持分法とは、企業が他の企業に対して一定の影響力を有する場合に、その被投資会社(関連会社)の利益や損失を自社の財務諸表に反映させる会計手法である。通常の株式投資のように取得原価で評価するのではなく、被投資会社の純資産の変動に応じて投資額を修正する点が特徴である。
この持分法は、原則として出資比率が20%以上50%未満の関連会社に対して適用される。ただし、出資比率が20%未満でも、取締役の派遣や業務提携契約などを通じて実質的に重要な影響力を行使していると認められる場合には、持分法の適用対象となる。一方で、出資比率が50%以上の場合は、通常は子会社として連結の対象となり、持分法ではなく連結会計が適用される。

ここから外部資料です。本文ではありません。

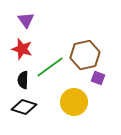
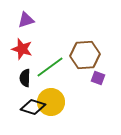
purple triangle: rotated 48 degrees clockwise
brown hexagon: rotated 8 degrees clockwise
black semicircle: moved 2 px right, 2 px up
yellow circle: moved 23 px left
black diamond: moved 9 px right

持分法を適用することにより、投資先の業績が自社の財務諸表に反映される。具体的には、被投資会社が純利益を計上すれば、その投資持分比率に応じた金額を「持分法による投資利益」として自社の損益計算書に計上する。一方で、損失が発生した場合は「持分法による投資損失」として費用が認識される。この損益の反映は、営業利益以下の「営業外収益」または「営業外費用」の区分で表示されるのが一般的である。したがって、持分法による投資利益は営業利益には加算されず、経常利益に加算される構造となっている。
持分法のメリットとしては、まず投資先の業績を自社の財務情報に反映できる点が挙げられる。これにより、企業グループ全体の実態に近い業績把握が可能となる。特に関連会社との取引が多い場合や、共同で事業展開している場合には、財務の一体性を示すうえで有効である。また、株式評価の変動を通じて時価評価を反映するわけではないため、市場の一時的な株価変動に左右されにくいという安定的な面もある。
総じて、持分法は、完全な連結対象ではないが、自社と経済的に強く関連する企業の業績を反映し、財務諸表の実態性を高めるための会計処理手法ということができる。